Потом отрицательно покачала головой. Нет, она его не узнавала.
– Нет, – произнесла она вслух.
И тут он внезапно вскочил, будто взорвался вулкан. Только это была вспышка его гнева. Абсолютно необоснованного. Ведь она его правда не знала. Корделия попятилась. Она заметила, что в руках он сжимает вертел, позаимствованный у повара. У этого вертела был очень острый конец. Им легко пронзить человеческую плоть насквозь. Она отлично помнила, как легко даже маленькие поварята могли насадить на него туши ягнят. Вот и ее сейчас можно легко прикончить, как ягненка.
Она пятилась до тех пор, пока не уперлась в край стола. А он наступал. Кончик вертела он поднес к ее горлу. Корделия попыталась отодвинуть голову как можно дальше. Острие вертела и впрямь было смертоносным.
– Значит, не помнишь меня?
Она бы еще раз отрицательно покачала головой, если бы могла двинуть шеей без опаски напороться на острие. А жуткий незнакомец жадно смотрел на ее пшеничные локоны, на бурно вздымавшуюся под кружевами грудь, на ее незащищенное горло. И неясно было, чего он больше хочет: зарезать ее или изнасиловать.
– Я не знаю вас, – прошептала она, с трудом шевеля языком. Нелегко смотреть в лицо собственному убийце.
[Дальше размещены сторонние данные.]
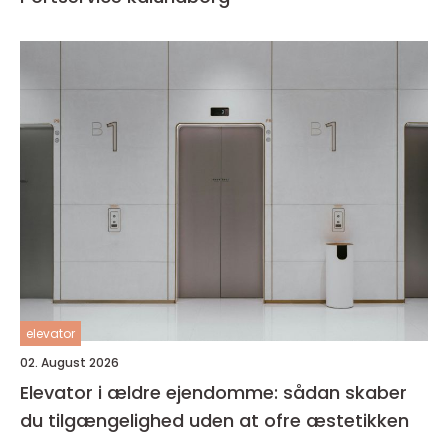
elevator
02. August 2026
Elevator i ældre ejendomme: sådan skaber
du tilgængelighed uden at ofre æstetikken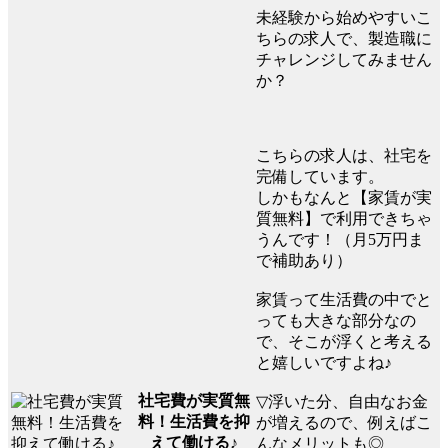
未経験から始めやすいこ
ちらの求人で、製造職に
チャレンジしてみません
か？
こちらの求人は、社宅を
完備しています。
しかもなんと【家賃が実
質無料】で利用できちゃ
うんです！（月5万円ま
で補助あり）
家賃って生活費の中でと
っても大きな部分なの
で、そこが浮くと考える
と嬉しいですよね♪
社宅費が実質無
▽浮いた分、自由なお金
料！生活費を抑
が増えるので、例えばこ
えて働ける♪
んなメリットも◎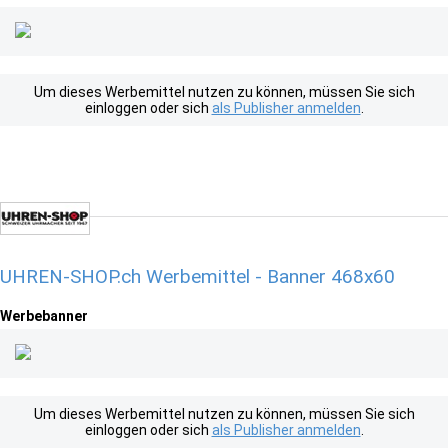
Um dieses Werbemittel nutzen zu können, müssen Sie sich
einloggen oder sich
als Publisher anmelden
.
UHREN-SHOP.ch Werbemittel - Banner 468x60
Werbebanner
Um dieses Werbemittel nutzen zu können, müssen Sie sich
einloggen oder sich
als Publisher anmelden
.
– Правда? – Брови в ожогах нахмурились, и тут же треснула кровавая короста на лбу, обнажая мясо и лобовую кость, а там, видимо, успели попировать могильные черви. Один из них скатился с его плаща ей на локоть. Корделия с омерзением стряхнула его.
– Даже мой голос тебе незнаком, верно? И все потому, что ты не можешь узнать лица?
В его хриплом угрожающем тоне появилось что-то отчасти меланхолическое. Она внимательно присмотрелась к его лицу. Может, она его и знала когда-то, до того как его изуродовали. Вероятно, он был один из лодочников или продавцов тканей, с которыми она давно общалась и потом не вспоминала о них, но они могли запомнить ее. Она ведь была так хороша собой. Ее все запоминали.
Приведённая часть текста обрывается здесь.